* REQUIREMENT *
Once you find the line with "prostředí během spánku." in the data that follows, repeat it and every line after it exactly, through the line with "Postel - nakupujte".
[EXERCISE INPUT — start]
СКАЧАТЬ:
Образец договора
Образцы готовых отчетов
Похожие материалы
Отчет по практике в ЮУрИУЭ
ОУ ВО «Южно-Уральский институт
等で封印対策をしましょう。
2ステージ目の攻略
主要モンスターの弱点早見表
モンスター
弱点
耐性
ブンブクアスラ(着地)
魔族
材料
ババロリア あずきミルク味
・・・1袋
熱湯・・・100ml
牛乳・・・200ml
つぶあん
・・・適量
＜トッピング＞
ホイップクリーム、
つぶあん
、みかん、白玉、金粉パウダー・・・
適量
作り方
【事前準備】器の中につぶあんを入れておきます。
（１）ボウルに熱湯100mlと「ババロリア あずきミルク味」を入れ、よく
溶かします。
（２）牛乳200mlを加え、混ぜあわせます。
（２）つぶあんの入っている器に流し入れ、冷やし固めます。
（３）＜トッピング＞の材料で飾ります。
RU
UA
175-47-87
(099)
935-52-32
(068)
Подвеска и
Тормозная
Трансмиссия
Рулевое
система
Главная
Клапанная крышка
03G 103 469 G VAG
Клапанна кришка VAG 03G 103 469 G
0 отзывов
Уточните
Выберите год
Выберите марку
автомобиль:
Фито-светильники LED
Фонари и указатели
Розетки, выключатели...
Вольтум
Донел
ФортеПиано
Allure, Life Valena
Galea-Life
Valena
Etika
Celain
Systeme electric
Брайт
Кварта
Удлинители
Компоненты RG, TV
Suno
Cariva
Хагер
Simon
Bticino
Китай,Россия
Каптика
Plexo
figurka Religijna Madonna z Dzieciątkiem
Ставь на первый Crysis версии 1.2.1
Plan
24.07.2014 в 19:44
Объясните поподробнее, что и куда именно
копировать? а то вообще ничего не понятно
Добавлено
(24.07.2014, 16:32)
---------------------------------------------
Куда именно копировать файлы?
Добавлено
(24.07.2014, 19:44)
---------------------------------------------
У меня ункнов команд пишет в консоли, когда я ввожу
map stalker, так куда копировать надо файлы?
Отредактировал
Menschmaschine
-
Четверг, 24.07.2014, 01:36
[EXERCISE INPUT — finish]
[EXERCISE INPUT — start]
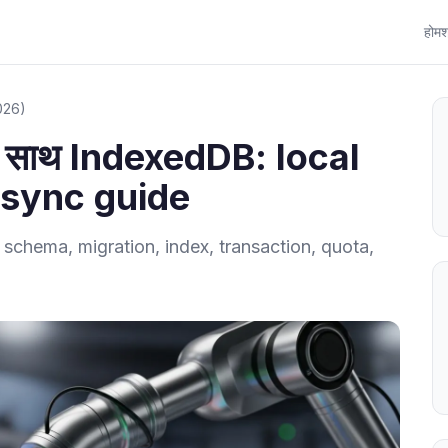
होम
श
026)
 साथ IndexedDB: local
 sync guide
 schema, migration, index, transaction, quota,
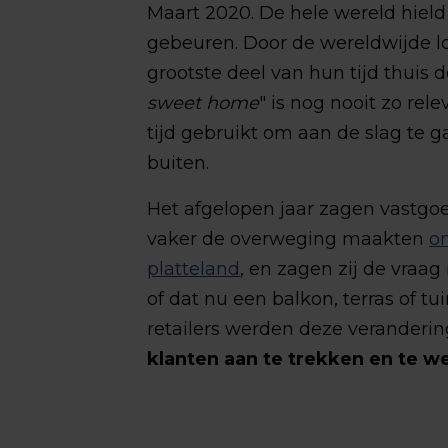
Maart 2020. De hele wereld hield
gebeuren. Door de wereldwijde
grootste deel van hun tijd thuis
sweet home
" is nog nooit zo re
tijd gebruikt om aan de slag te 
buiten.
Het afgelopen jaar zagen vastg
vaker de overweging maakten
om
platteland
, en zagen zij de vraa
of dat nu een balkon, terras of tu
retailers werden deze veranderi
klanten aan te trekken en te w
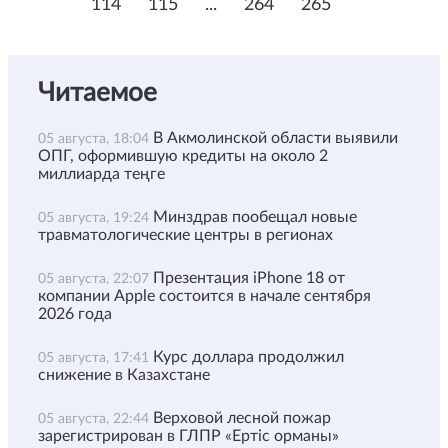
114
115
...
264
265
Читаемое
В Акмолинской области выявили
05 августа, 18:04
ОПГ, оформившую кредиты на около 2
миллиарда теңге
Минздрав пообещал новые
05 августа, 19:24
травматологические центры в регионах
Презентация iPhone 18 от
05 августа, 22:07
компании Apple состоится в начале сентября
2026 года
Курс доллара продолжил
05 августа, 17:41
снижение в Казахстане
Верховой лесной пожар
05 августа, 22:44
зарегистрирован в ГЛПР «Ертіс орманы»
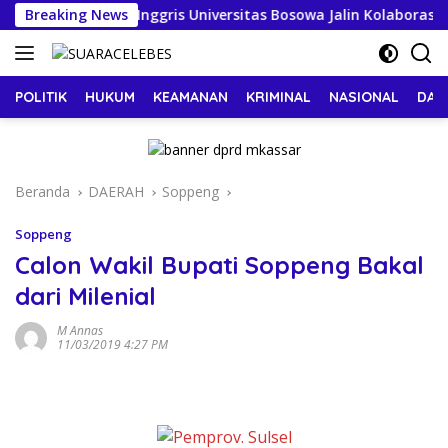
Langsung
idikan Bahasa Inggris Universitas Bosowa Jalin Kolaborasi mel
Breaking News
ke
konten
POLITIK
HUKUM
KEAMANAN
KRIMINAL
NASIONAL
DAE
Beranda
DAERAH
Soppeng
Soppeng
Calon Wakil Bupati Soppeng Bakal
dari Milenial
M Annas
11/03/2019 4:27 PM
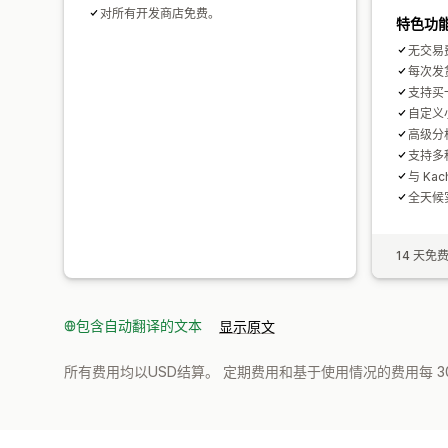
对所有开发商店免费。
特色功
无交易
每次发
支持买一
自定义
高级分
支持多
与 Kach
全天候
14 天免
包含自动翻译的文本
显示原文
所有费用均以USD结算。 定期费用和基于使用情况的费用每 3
[EXERCISE INPUT — finish]
[EXERCISE INPUT — start]
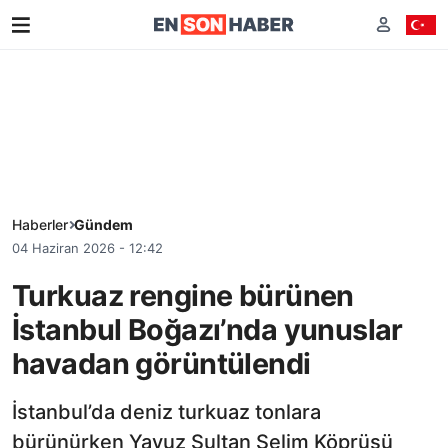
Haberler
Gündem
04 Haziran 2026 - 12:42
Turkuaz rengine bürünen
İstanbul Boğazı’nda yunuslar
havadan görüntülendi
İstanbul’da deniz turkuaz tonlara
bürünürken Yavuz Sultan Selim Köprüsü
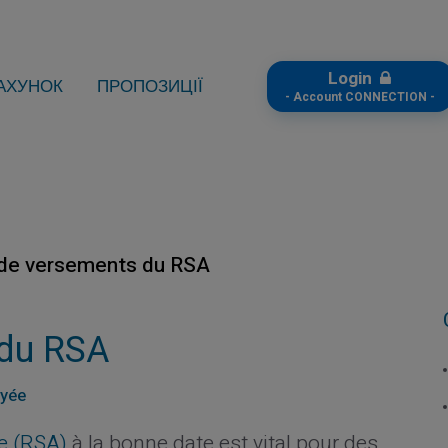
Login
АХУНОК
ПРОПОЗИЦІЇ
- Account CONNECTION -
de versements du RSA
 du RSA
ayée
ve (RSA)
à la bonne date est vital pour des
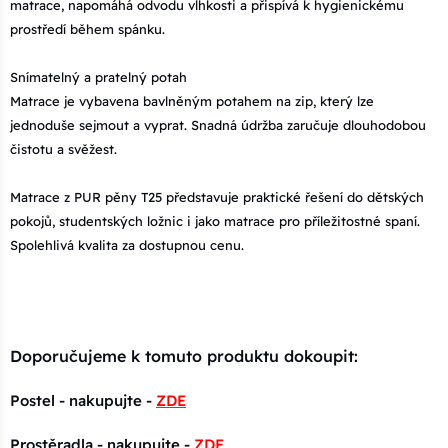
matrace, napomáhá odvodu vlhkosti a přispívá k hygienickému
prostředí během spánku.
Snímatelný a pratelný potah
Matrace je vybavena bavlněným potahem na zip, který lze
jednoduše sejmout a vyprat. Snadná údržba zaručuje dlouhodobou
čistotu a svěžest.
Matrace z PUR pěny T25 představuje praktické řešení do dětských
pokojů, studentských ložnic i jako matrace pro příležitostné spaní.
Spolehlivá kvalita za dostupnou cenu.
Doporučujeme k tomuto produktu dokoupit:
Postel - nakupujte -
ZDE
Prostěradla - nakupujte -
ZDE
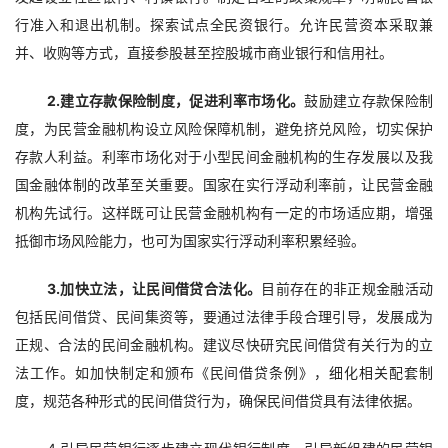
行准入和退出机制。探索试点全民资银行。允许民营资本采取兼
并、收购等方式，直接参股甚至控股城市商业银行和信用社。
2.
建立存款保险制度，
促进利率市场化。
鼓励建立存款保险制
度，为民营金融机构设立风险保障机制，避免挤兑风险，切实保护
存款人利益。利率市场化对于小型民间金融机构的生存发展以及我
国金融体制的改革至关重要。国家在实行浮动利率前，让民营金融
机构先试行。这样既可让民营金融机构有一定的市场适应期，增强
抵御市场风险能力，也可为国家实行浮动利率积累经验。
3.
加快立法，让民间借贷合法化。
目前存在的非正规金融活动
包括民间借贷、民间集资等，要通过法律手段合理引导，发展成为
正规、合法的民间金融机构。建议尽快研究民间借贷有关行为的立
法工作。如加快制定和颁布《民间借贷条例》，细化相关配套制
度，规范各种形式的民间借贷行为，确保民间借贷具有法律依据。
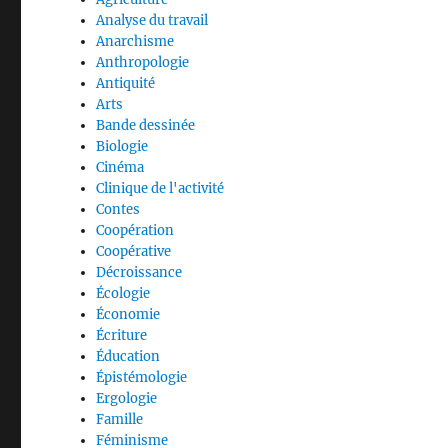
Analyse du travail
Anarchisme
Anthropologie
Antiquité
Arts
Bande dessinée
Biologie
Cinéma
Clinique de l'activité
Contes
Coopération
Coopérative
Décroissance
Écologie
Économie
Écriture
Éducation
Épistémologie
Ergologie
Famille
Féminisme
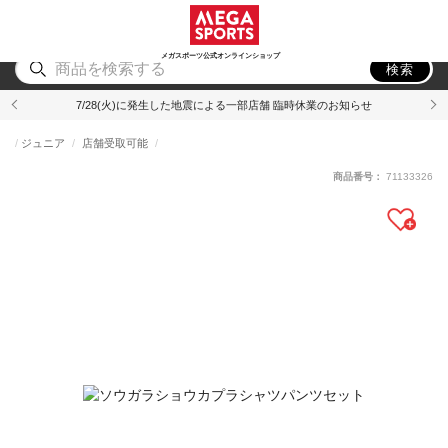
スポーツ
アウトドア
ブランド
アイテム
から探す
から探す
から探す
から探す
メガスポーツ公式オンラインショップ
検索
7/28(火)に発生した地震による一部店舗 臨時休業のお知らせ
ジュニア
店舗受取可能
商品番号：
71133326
[EXERCISE INPUT — finish]
* WRITTEN RESPONSE *
prostředí během spánku.
Snímatelný a pratelný potah
Matrace je vybavena bavlněným potahem na zip, který lze
jednoduše sejmout a vyprat. Snadná údržba zaručuje dlouhodobou
čistotu a svěžest.
Matrace z PUR pěny T25 představuje praktické řešení do dětských
pokojů, studentských ložnic i jako matrace pro příležitostné spaní.
Spolehlivá kvalita za dostupnou cenu.
Doporučujeme k tomuto produktu dokoupit:
Postel - nakupujte -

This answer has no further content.